Eine hochrangige Vertreterin der Palästinenser kritisierte die Entscheidung scharf. Israel "zerstört absichtlich die Zwei-Staaten-Lösung und tötet jede Art von Hoffnung", sagte Hanan Aschrawi, die zur Führung der Palästinensischen Befreiungsorganisation PLO gehört. Der Schritt droht somit die von den USA unterstützten Friedensverhandlungen zwischen Israelis und Palästinensern erheblich zu erschweren. Dennoch werden die Gespräche kommende Woche in die zweite Runde gehen, wie das US-Außenministerium mitteilte.

Die Verhandlungen waren erst im vergangenen Monat wieder aufgenommen worden, nachdem sie wegen des Siedlungsstreits nahezu drei Jahre auf Eis gelegen hatten. PLO-Mitglied Aschrawi forderte die USA auf, die neuen Siedlungspläne zu vereiteln.

Israel benutze die Friedensgespräche nur als Vorwand, um in Wirklichkeit seine Enklaven zu erweitern. Die Palästinenser wollen im Westjordanland einen eigenen Staat errichten. Israel beansprucht dagegen die Gebiete für sich, auf denen große Siedlungen stehen und die sich überwiegend nahe der israelischen Grenze befinden. Die meisten Staaten betrachten die Siedlungen als illegal.

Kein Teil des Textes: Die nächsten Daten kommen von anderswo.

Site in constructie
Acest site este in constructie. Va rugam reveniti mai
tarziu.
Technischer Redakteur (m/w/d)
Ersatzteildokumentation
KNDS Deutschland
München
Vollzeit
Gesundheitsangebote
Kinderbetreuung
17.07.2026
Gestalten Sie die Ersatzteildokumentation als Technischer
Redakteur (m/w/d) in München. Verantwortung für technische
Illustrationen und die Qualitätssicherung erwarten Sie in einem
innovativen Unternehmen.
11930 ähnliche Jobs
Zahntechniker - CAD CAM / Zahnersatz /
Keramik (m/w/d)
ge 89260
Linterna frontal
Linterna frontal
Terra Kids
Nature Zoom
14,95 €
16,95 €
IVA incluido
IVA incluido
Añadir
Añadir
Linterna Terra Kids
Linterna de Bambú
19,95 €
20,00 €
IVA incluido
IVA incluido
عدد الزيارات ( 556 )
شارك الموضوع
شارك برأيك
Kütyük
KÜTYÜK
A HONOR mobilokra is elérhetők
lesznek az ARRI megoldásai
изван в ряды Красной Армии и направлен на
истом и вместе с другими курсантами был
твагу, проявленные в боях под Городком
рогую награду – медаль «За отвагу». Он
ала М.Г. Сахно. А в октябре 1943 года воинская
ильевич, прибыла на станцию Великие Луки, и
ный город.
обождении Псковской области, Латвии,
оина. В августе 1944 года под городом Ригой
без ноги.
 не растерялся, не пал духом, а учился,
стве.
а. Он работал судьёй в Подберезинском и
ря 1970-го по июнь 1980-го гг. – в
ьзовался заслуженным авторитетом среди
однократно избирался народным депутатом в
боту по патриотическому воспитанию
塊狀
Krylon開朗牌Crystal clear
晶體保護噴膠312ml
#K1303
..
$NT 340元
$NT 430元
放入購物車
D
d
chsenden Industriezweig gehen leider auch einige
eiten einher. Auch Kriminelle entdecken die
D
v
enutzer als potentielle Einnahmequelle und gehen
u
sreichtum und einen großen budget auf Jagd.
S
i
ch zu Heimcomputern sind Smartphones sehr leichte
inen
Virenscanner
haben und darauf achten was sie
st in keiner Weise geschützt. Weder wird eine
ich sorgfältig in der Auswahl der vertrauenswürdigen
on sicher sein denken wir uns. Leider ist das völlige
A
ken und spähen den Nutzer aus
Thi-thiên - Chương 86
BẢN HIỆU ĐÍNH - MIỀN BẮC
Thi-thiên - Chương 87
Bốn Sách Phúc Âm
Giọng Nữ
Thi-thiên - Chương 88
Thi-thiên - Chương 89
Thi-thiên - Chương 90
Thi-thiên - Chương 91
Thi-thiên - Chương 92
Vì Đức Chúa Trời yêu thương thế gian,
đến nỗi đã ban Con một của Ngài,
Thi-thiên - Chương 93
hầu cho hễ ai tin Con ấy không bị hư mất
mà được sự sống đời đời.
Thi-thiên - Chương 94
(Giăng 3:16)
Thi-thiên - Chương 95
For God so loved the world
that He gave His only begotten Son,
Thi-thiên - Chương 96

Flughafen von Eilat kurzfristig geschlossen

Unterdessen hat Israels Armee nach Sicherheitswarnungen vorübergehend eine Schließung des Flughafens in der südlichen Hafenstadt Eilat angeordnet. Am Donnerstagabend teilte eine Militärsprecherin in Tel Aviv mit, Generalstabschef Benny Ganz habe sich nach Sicherheitsberatungen für eine Wiederinbetriebnahme entschieden. Für mehrere Stunden war der Flughafen angewiesen, alle Abflüge und Landungen zu streichen. Der israelische Badeort Eilat am Roten Meer ist bereits mehrfach von der ägyptischen Sinai-Halbinsel aus mit Raketen beschossen worden.

Israelische Medien nannten als Hintergrund der Schließung den jüngsten Einsatz der ägyptischen Armee auf der benachbarten Sinai-Halbinsel. Nach Angaben des ägyptischen Militärs sind dort im vergangenen Monat 60 Extremisten getötet worden. Auf dem Sinai ist es nach dem Sturz von Präsident Mohammed Mursi vor fünf Wochen zu heftigen Kämpfen gekommen.

Die israelische Armee hat angesichts der explosiven Lage auf dem Sinai eine Batterie des Raketenabwehrsystems Eisenkuppel in der Nähe von Eilat aufgestellt. Damit sollen mögliche neue Angriffe auf den Badeort an der Südspitze des Landes abgewehrt werden.